╭─ EXTRACTED TEXT

I support quality and local businesses, but I also support folks who want to spend their money how they want too, the two Chinese ilf set ups I have are impressive, and literally cost 1/8th of my hoyts and bob lees, so again the bigotry of this website always shines, ridiculous 


Sent from my iPhone using Tapatalk


----------



## dahdav (Jul 13, 2013)

I hope Trump is able to work something out that provides our companies some authority to combat this sort of theft.


----------



## aluminated (Oct 10, 2017)

ghostgoblin22 said:


> This is why many folks quit this website, complete utter ignorance
> 
> I have 3 Hoyt satori set ups
> 4 bob lee recurves
> ...


Well, I think you either missed or intentionally ignored my point and that of others above. The objection is NOT to chinese-made goods, it is to use of others’ property without proper permission or recompense. To not acknowledge the difference in the two cases would be completely and utterly ignorant.
You bring the bigotry card to a place where it wasn’t before because you could not bother to read and understand. Good job. Troll elsewhere.


----------



## ghostgoblin22 (May 3, 2013)

aluminated said:


> Well, I think you either missed or intentionally ignored my point and that of others above. The objection is NOT to chinese-made goods, it is to use of others’ property without proper permission or recompense. To not acknowledge the difference in the two cases would be completely and utterly ignorant.
> You bring the bigotry card to a place where it wasn’t before because you could not bother to read and understand. Good job.


You completely don’t understand where I’m coming from or basically just naive, I read and understand your sentiment completely, I understand the infringement subject, but at the end of the day who cares, $700-800 compared to $150-200 is the main deal here , like I said I don’t blame anyone for buying a cheaper clone , just like in the golf business I used to be in, clone golf sales sold 3x as much as brand names club makers in the last 15 years


----------



## roosiebull (Oct 3, 2010)

╰─
╭─ DATASET EXTRACT

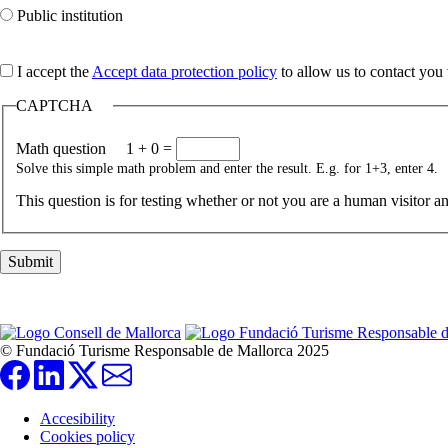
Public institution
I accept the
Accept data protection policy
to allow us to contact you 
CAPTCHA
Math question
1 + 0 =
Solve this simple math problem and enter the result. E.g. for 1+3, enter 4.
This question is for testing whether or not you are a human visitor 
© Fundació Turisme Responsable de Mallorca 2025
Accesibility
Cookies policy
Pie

╰─
╭─ DATASET EXTRACT

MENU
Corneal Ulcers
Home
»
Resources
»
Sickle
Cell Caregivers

╰─

§ **TASKS TO COMPLETE**
1. In the forum thread above about cheaper Chinese clones, which two price ranges does ghostgoblin22 compare?
2. Summarize the forum thread above about cheaper Chinese clones in two sentences.
3. Translate this sentence from the forum thread about cheaper Chinese clones into Spanish: "The objection is NOT to chinese-made goods, it is to use of others’ property without proper permission or recompense."

§ **LIST OF SOLUTIONS**
1. $700-800 compared to $150-200.

2. In the thread, aluminated argues that the objection is not to Chinese-made goods but to using others' property without proper permission or recompense, and says ghostgoblin22 brought up bigotry where it wasn't before. ghostgoblin22 replies that he understands the infringement issue but that the price difference of $700-800 versus $150-200 is what matters, noting that clone golf clubs sold three times as much as brand-name clubs in the last 15 years.

3. La objeción NO es a los productos fabricados en China, sino al uso de la propiedad ajena sin el debido permiso ni compensación.